In alley-cropping systems, hedgerow trees are regularly cut back. Losses of N released from the decomposing prunings are minimized when N release is synchronized with crop N demand. In this study, the sensitivity of the decomposition of Leucaena leucocephala, Senna siamea, and Dactyladenia barteri leaf litter to the nature of the rainfall regime is correlated with the residue quality. The litterbag technique was used to measure decomposition. Four periods of 115 days, each starting at a time when hedgerow trees are normally pruned, were selected and the rain that fell during each of these periods in 1986 was simulated on a day-to-day basis by applying irrigation water on the litterbags. The number of rainfall events was better correlated with the percentage dry matter loss than with the total amount of precipitation. The relationship consisted of two lines. The slope of the first line, indicative of the sensitivity of the decomposition to varying numbers of rainfall events, correlated well with the watersoluble fraction (P<0.05), the C:N ratio (P<0.05), and the polyphenol: N ratio (P<0.01) of the residues. The decomposition process was shown to be dominated by microbial catabolism, rather than leaching. Because the decomposition of the higher quality residues is affected by varying rainfall patterns and because rainfall may often be unpredictable in frequency and intensity, synchronization of N released from a significant part of the decomposing residue with crop N demand may require additional management practices.     

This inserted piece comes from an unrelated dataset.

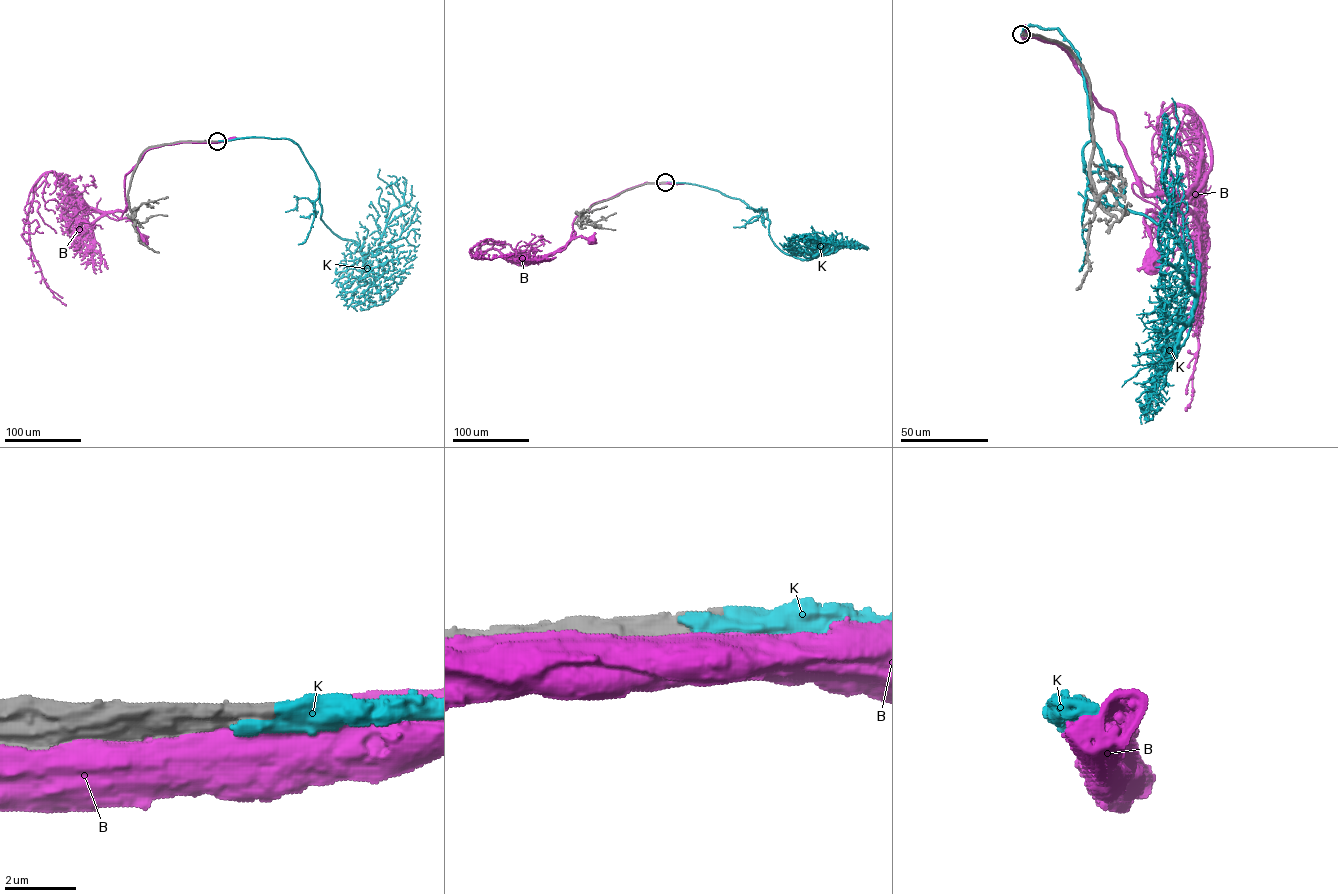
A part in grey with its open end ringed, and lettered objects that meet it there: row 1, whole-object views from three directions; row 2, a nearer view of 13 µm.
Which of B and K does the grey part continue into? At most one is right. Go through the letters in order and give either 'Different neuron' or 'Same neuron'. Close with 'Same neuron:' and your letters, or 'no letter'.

Heterogeneity of crop productivity and resource use efficiency within smallholder Kenyan farms: Soil fertility gradients or management intensity gradients?

The decrease in crop yields at increasing distances from the homesteads within smallholder farms of Sub-Saharan Africa (SSA) is normally ascribed to the existence of within-farm soil fertility gradients. Field observations also suggest that a large part of such variability is concomitantly caused by poor agronomy. To understand the interaction between soil fertility (S factors) and management decisions (M factors) affecting crop variability, we combined field research conducted in western Kenya (Vihiga, Kakamega and Teso districts; rainfall: 1600, 1800 and 1200 mm, respectively) with explorations using the simple dynamic crop/soil model for dynamic simulation of nutrient balances, previously tested for the region. Field measurements indicated within-farm differences in average maize grain yields of 48% (2.7 vs. 1.4 t ha⁻¹) in Vihiga and of 60% (1.5 vs. 0.6 t ha⁻¹) in Teso, between fields that were close and far from the homestead, respectively. Extreme values ranged widely, e.g. between 4.9 and 0.3 t ha⁻¹ for all the farms surveyed in Vihiga, where the average farm size was 0.6 ha. Maize grain yields tended to increase with increasing contents of soil C, total N, extractable P and exchangeable bases. However, the negative relationship between S factors and distance from the homestead was not as strong as expected, and yield variability was better explained by multiple regression models considering M factors such as planting date, plant density, resource use and weed infestation (40–60% across sites). Then, we analysed the variation in resource (cash, labour, N) use efficiency within farms of different resource endowments with the aid of the simulation model. N balances at plot scale varied from ca. +20 to −18 kg ha⁻¹, from −9 to −20 kg ha⁻¹ and from −16 to −18 kg ha⁻¹ for the different fields of the high, medium and low resource endowment case-study farms, respectively. Labour productivities ranged between ca. 10 and 38 kg grain man-day⁻¹ across field and farm types. The results indicate the need of considering within farm heterogeneity when designing soil fertility management interventions. Resource use efficiency was strongly affected by soil quality. As farmers invest more effort and resources in the more productive and less risky fields, the interaction between S and M factors leads to farmer-driven resource use efficiency gradients within smallholder farms.